Picking up on what he said two weeks ago, the Greek strategist then notes that “yield curve inversion has been generally a bad omen for growth and recession risk, though with variable lags to risky asset prices historically.”
While not news to those who read our latest recap of Panigirtzoglou recent report, at the macro level the “other” JPM quant warns that “despite the improvement in the Chinese and Asian PMIs in this week’s releases the global growth picture is not out of the woods yet” adding that “these cyclical risks are still manifesting in our global manufacturing PMI, which has failed to rise in the latest release despite better Asian PMIs”.
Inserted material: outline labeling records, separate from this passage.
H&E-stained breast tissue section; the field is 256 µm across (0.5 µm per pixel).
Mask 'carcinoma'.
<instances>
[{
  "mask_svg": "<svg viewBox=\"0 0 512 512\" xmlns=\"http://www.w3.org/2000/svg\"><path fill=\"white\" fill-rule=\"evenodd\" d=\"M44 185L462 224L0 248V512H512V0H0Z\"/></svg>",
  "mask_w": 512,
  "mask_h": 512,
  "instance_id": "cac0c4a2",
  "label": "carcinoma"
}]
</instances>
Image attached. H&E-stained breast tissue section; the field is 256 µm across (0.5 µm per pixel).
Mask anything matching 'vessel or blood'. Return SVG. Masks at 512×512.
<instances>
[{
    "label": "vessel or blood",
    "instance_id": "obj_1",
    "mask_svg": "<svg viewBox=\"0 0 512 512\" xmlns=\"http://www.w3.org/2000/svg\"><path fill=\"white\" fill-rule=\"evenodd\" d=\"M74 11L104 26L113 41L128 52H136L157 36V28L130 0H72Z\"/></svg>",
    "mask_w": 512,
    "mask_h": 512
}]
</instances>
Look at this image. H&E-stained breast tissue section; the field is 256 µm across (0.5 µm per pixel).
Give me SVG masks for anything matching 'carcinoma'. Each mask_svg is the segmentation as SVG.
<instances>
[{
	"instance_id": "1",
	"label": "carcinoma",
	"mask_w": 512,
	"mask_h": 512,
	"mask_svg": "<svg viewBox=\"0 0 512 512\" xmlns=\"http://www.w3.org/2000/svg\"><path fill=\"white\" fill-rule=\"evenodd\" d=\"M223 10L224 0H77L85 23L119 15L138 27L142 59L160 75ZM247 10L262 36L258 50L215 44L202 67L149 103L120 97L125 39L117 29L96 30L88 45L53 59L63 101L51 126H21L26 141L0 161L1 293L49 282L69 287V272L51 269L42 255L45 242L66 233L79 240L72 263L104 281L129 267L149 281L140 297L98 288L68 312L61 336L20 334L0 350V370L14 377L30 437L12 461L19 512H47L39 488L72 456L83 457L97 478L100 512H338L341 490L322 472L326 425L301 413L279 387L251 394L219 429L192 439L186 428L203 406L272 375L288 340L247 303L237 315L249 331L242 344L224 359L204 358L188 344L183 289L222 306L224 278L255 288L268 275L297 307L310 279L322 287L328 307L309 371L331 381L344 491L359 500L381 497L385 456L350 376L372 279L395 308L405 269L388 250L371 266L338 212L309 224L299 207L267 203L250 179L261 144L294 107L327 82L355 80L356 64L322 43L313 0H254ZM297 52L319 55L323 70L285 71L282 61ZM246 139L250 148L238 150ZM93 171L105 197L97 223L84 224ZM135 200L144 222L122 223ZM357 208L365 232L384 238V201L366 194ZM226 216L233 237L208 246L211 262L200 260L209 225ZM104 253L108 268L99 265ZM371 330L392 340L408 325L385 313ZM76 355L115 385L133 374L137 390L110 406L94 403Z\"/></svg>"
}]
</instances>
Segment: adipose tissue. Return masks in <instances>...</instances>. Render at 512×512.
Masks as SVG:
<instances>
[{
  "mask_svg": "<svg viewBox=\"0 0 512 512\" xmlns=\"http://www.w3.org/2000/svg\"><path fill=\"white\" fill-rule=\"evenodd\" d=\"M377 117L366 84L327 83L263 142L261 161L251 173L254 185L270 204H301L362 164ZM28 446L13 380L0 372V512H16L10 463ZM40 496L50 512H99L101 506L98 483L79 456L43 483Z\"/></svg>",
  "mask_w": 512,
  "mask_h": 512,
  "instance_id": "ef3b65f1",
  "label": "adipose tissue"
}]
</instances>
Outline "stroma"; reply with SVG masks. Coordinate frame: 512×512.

The JPM strategist also cautions that forward-looking indicators are “still pointing to declines rather than rises.” Similarly, JPM’s Forecast Revision Index for Global GDP growth also keeps declining and is now at levels last seen a year and a half ago.
As a result of this continuing global weakness along with a rise in EM country volatility, “we trim some EM OW exposure in bonds” the JPM strategist writes.
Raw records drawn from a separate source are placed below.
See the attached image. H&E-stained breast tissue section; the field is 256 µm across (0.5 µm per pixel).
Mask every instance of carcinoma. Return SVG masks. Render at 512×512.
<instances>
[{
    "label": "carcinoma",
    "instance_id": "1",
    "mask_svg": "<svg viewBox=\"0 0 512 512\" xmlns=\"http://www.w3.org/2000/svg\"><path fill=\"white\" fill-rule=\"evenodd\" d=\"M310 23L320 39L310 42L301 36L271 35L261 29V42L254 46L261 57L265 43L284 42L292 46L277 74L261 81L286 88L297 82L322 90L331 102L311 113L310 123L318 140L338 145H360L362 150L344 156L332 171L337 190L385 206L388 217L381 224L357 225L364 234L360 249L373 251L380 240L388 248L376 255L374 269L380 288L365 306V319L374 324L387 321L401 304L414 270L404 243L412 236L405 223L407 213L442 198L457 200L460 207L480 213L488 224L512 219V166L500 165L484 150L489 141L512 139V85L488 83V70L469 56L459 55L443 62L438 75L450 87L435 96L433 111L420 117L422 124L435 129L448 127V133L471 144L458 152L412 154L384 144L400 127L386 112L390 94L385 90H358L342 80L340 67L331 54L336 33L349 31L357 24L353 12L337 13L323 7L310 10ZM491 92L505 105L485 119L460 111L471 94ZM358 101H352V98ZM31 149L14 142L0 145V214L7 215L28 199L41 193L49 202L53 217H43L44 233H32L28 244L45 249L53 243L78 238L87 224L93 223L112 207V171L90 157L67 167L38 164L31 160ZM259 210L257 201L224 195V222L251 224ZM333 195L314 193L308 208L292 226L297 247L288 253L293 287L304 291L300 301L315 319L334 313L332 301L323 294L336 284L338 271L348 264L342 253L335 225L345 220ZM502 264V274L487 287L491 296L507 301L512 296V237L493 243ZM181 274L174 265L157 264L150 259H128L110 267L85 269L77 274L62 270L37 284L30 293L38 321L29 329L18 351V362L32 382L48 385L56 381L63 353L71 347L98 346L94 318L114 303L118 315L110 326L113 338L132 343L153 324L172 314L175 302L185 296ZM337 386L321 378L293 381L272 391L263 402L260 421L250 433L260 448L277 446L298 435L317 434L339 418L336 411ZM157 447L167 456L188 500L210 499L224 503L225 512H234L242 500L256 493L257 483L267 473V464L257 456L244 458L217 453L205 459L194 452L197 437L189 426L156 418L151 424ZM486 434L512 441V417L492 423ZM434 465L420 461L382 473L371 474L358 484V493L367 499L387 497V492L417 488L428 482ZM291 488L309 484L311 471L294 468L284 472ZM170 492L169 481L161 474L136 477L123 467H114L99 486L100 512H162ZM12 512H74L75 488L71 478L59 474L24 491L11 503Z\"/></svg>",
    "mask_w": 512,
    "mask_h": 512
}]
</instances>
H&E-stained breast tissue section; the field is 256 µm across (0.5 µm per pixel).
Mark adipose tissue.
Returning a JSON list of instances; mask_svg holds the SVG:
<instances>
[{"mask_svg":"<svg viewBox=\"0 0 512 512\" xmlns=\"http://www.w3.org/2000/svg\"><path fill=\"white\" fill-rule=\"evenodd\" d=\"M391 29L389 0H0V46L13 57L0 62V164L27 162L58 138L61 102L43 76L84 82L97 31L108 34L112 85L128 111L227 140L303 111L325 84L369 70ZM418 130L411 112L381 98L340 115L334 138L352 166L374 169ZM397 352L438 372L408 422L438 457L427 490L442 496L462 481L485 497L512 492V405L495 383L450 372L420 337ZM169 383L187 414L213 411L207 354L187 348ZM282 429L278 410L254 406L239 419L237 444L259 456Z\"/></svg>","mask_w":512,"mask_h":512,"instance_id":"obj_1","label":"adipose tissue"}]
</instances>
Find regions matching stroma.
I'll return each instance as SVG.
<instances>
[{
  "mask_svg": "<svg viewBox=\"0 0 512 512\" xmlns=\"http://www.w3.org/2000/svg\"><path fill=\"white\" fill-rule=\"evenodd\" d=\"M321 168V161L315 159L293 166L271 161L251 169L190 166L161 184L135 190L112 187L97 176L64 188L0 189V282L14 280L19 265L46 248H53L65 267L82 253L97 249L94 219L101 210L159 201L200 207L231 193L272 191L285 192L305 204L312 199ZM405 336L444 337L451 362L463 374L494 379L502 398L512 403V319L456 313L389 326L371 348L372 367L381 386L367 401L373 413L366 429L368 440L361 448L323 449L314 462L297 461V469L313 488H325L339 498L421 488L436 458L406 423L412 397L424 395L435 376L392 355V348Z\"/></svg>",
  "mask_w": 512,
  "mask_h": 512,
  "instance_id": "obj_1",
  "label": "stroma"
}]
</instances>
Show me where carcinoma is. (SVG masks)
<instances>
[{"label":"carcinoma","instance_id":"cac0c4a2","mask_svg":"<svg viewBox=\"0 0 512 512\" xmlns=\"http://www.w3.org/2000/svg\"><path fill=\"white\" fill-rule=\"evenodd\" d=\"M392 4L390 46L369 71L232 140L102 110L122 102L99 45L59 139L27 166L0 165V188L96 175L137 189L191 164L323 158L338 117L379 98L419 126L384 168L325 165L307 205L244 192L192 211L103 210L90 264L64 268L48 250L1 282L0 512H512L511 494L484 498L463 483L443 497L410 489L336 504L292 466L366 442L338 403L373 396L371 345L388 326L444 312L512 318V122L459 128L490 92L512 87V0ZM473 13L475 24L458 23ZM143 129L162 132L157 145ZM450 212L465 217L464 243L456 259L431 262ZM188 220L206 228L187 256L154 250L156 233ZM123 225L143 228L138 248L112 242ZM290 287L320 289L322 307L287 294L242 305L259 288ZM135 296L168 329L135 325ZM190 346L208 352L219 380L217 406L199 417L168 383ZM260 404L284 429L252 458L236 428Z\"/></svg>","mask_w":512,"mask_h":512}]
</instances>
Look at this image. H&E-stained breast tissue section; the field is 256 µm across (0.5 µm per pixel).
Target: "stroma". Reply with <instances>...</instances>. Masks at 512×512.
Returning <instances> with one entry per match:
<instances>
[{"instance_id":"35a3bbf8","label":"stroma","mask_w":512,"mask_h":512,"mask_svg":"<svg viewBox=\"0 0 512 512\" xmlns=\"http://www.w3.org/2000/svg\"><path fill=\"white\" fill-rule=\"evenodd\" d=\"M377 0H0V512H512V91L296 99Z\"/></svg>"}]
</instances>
Far more relevant, however, and in direct contradiction to Kolanovic’s own permabullishness, Panigirtzoglou observes that “the relative signs of complacency in US equity markets relative to rate markets implied by Figure 1 illustrate the need to hedge our equity overweight.” As the chart below shows, whereas equity markets now price in just an 8% chance of recession and junk bonds only 6%, bond markets are virtually certain a recession is coming, with implied odds of over 70%.
The cautionary note was published on came the same day CEO Jamie Dimon similarly warned investors should prepare for more wild rides like the one that upended markets at the end of last year. In his annual letter to shareholders discussed here, Dimon cited a raft of issues driving the more pessimistic outlook, including uncertainty about the Federal Reserve’s interest-rate shifts, Germany’s economic slowdown, Brexit and the U.S.-China trade spat.
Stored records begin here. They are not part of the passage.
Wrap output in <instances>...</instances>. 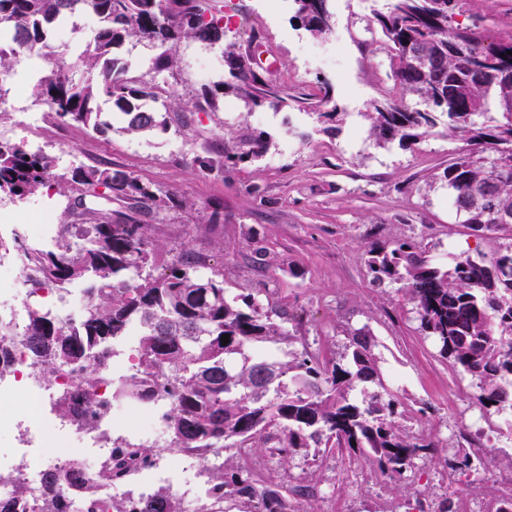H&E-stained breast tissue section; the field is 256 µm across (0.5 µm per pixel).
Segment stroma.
Here are the masks:
<instances>
[{
	"mask_svg": "<svg viewBox=\"0 0 512 512\" xmlns=\"http://www.w3.org/2000/svg\"><path fill=\"white\" fill-rule=\"evenodd\" d=\"M268 4L211 2L224 17L227 39L255 52L260 79L287 97L279 110L266 101L245 107L230 92L218 109L197 110L205 91L229 77L221 45L181 43L173 69L156 73L150 68L156 48L129 39L118 54L149 84L166 88L171 126L130 133L116 114L111 132L96 134L51 118L35 82L25 77L27 65L42 76L47 63L19 56L0 76L8 102L0 109V138L30 143L59 165L35 195L0 196V211L11 215L0 237L28 229L42 211L56 224L79 223L66 213L70 195L60 187L73 167L99 165L138 177L167 202L159 214L140 218L161 252L159 267L191 256L204 261V274H223L227 297L259 290L284 309L278 324L289 330L286 348L297 355L340 361L353 336L368 332L384 386L409 408L398 419L402 431L432 440L414 471L398 481L345 451L316 461L294 456L285 465L289 482L315 490L303 503L306 512H436L448 497L438 482L446 468L442 447H466L467 436L478 431L497 435L503 418L479 402L471 377L421 334L399 285L371 283L364 251L373 243L419 241L447 267L450 253L490 256L512 245V236L475 233L449 207L438 176L464 142L447 119L416 144L380 147L371 137L366 114L388 85L389 68L378 37L365 30L388 0H330L336 24L322 37L298 24L293 0H284L274 16ZM97 25L82 12L53 29L64 62L85 48ZM326 92L339 112L333 135L316 130ZM260 132L269 140L262 157L225 165V152L242 150L244 139ZM201 157L213 161V171L199 167Z\"/></svg>",
	"mask_w": 512,
	"mask_h": 512,
	"instance_id": "obj_1",
	"label": "stroma"
}]
</instances>
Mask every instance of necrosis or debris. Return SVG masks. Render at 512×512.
Returning a JSON list of instances; mask_svg holds the SVG:
<instances>
[{"label":"necrosis or debris","instance_id":"1","mask_svg":"<svg viewBox=\"0 0 512 512\" xmlns=\"http://www.w3.org/2000/svg\"><path fill=\"white\" fill-rule=\"evenodd\" d=\"M9 371L0 375V392H22L21 401L13 407L0 406V436H9L13 447L35 454L32 466L14 467L7 460H0V494H8L17 480L26 481L32 488H39V476L44 466H79L95 478L99 499H109L119 492L116 483H101L96 479L99 463L108 458L115 446L113 432L116 417L113 410L114 386L106 384L99 390L98 426L92 430L71 424H54L48 421L46 409L50 400L69 389L70 378L46 386L31 372L32 358L18 340H11ZM195 458L183 455L178 467H170L163 459L139 466L137 476L144 490H151L157 483L175 487L188 503L190 512H200L209 507V493L201 484L188 480L194 469ZM501 487L497 479L480 476L476 487L462 491L453 501V512H498Z\"/></svg>","mask_w":512,"mask_h":512}]
</instances>
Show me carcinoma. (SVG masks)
I'll return each instance as SVG.
<instances>
[{"label":"carcinoma","instance_id":"cac0c4a2","mask_svg":"<svg viewBox=\"0 0 512 512\" xmlns=\"http://www.w3.org/2000/svg\"><path fill=\"white\" fill-rule=\"evenodd\" d=\"M297 18L314 36L333 31L329 0H295ZM470 0H389L373 16L382 38L392 87L368 113L379 146L394 140L418 142L447 116L466 147L443 169L440 180L451 190L452 206L473 231L512 234V30L491 34L486 18L453 25ZM98 18L94 42L69 65L55 63L49 43L55 23L76 12ZM12 43L0 44V76L19 51L51 64L37 93L57 120L103 133L112 128L100 102L116 107L131 132L168 129L167 113L150 110L148 99L160 95L128 65L113 57L128 38L159 49L154 68L174 66L172 48L193 38L215 44L224 26L209 0H0V27ZM224 66L237 79L233 92L245 105L259 103L260 88L252 58L233 42L224 44ZM418 96L421 109L408 110L405 96ZM247 149L228 152L235 164L263 156L265 134L244 140ZM54 158L16 144L0 143V194L32 196L52 177ZM64 187L78 192L74 205L92 223L62 227L56 250H43L14 239L23 272L35 286H60L75 280L87 285L86 302L75 324L49 311L30 309L21 334L38 377L52 385L71 370L73 391L54 406L61 419L87 429L98 404V389L110 378L104 355L135 337L137 363L116 387L115 397L152 408L169 399L162 415L169 451L196 456L207 473L213 496L210 512H224V500L239 512H303L310 488L297 486L292 496L274 477L245 465L241 451L257 456L270 447L282 462L301 454L322 456L346 450L384 476L400 478L414 468L422 448L435 444L411 439L395 421L401 399L382 388L369 339H353L345 363L315 357L269 361L262 347L285 341L272 316L255 295L226 298L224 280L206 277L188 259L160 275L150 272L159 250L139 223L147 211L166 206L163 198L137 178L107 167H77ZM117 200L125 212H112ZM371 282L397 283L414 304L421 332L439 354L476 381L480 402L512 412V245L492 257L460 256L452 269L435 265L419 242H399L386 249L369 245L364 252ZM229 335V343L221 344ZM374 383L361 401L349 396L354 383ZM224 463L210 464L226 452ZM156 458L152 447L127 444L100 464L110 481L127 482L131 463ZM488 467L480 456L457 450L448 468L478 474ZM51 512H73L74 494H88L90 478L76 467H50L41 473ZM20 481L0 499V512H18L29 497ZM142 512H185L181 498L161 487L144 501Z\"/></svg>","mask_w":512,"mask_h":512}]
</instances>
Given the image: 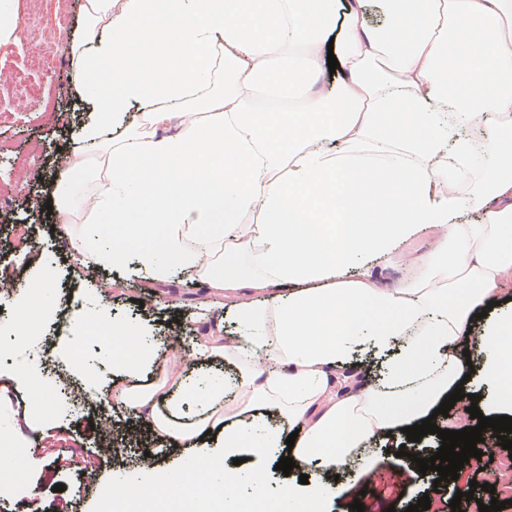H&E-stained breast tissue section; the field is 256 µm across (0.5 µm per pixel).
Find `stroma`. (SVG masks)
<instances>
[{"label": "stroma", "mask_w": 512, "mask_h": 512, "mask_svg": "<svg viewBox=\"0 0 512 512\" xmlns=\"http://www.w3.org/2000/svg\"><path fill=\"white\" fill-rule=\"evenodd\" d=\"M82 4L83 0H19L20 24L27 28L29 38L15 48L8 62L0 64V70L20 74L29 83L41 81L43 67L55 72L50 103L21 94L14 83H0V143L26 157L25 164L19 165L12 156L0 155V262H8L10 269L9 276L0 279V340L8 346L7 355L0 358V422L11 423L14 441L28 460L22 486L0 481V512H55L62 503L68 512H97L115 470L129 473L144 464L165 469L192 454L188 448L157 446L142 418L113 406L112 346L90 332L78 314L79 307L92 302L93 288L78 273L69 239L52 231L49 216L33 220L24 203L34 190V175L47 181L54 178L55 155L66 151L74 124L86 118L82 112H71L66 124L58 118L59 111L68 109L75 98L66 49L69 34L82 21ZM15 224L29 227L30 260L19 259L13 249L11 227ZM36 260L48 263L55 272L51 284L55 301L34 341L59 359L68 336L80 332L71 379L78 389L93 390L90 404L80 405L58 395L53 410L37 411L32 406L41 367L20 348L16 326L21 314L13 298L27 286ZM144 288V280H126L108 299L112 319L151 324L165 345L186 348L224 324L223 306L207 302L204 287L192 275H176L150 287L161 304L148 314L139 305ZM101 425L110 428L113 447L125 449L126 454L109 461L102 480L92 484L75 467L70 451L75 448L98 459L97 428ZM483 436L482 458L471 459L460 469L458 479L436 486L419 473L414 462L400 456L399 440L378 443L374 468L364 474L341 473L338 495L324 501L320 512H350L357 498L364 512H386L390 507L405 512L423 494L435 490L443 500H452L459 488L471 482L487 483L496 469L495 458L504 454L493 430H484Z\"/></svg>", "instance_id": "35a3bbf8"}]
</instances>
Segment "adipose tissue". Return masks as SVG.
I'll return each mask as SVG.
<instances>
[{
    "label": "adipose tissue",
    "mask_w": 512,
    "mask_h": 512,
    "mask_svg": "<svg viewBox=\"0 0 512 512\" xmlns=\"http://www.w3.org/2000/svg\"><path fill=\"white\" fill-rule=\"evenodd\" d=\"M384 2L373 28L364 0H85L68 37L92 119L51 189L56 229L101 277L86 318L118 343L113 405L159 445L213 433L252 459H205L218 512L244 484L261 512L330 498L337 469L371 468L369 442L459 385L470 340L512 417V309L477 316L512 282V0ZM395 257L411 273L383 286L371 269ZM182 270L234 328L198 341L194 379L178 349L127 360L136 328L103 302ZM292 432L310 480L266 498L257 461Z\"/></svg>",
    "instance_id": "ef3b65f1"
}]
</instances>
So with markets wildly euphoric, perhaps thanks to what “other” JPM quants see as nothing but blue skies until S&P 3,000, Panigirtzoglou recommends three hedging trades
i) a long in the US dollar vs EUR and vs AUD
We believe that long US dollar positions can also serve as a macro hedge against a potential worsening of the US yield curve inversion or against growth or policy risks more generally. And in contrast to a credit UW this hedge has a positive carry as dollar deposits are yielding 2.5% at the moment, almost 200bp above the average carry in the rest of the G10. Our FX strategists currently recommend a long position in the US dollar vs. the EUR and vs AUD
ii) a small underweight in US credit:
“we introduce a credit UW by lowering our corporate bond weighting in our long-only portfolio to -7% (from -3% before), and by increasing the weight of government bonds to -2% (from -5% before). As a result, we are now modestly UW in credit. We also move cash to neutral from a small underweight of -1% before. Our equity and commodity allocations are unchanged at +7% and +2% respectively.”
iii) a small long duration position in 10y euro swaps.
Given the variability of lags between curve inversion and downturns, and uncertainty over the influence of the QE stock effect on the inversion, we favour positively carrying hedges. Within fixed income markets, there is little carry in US rate markets while 10y EUR swaps enjoy the highest carry and slide within core DM fixed income markets at just under 20bp over a 1-year horizon.
JPM also moves cash to neutral from a small underweight of -1% before, while keeping its equity and commodity allocations are unchanged at +7% and +2% respectively. And visually:
Two of the above three hedges have positive carry, “something that is important given the large historical variation in the lags between yield curve inversion and the eventual hit to markets and the economy”, in other words, as the world creeps closer to recession with every passing day, bears can just who put this basket on and get paid to wait.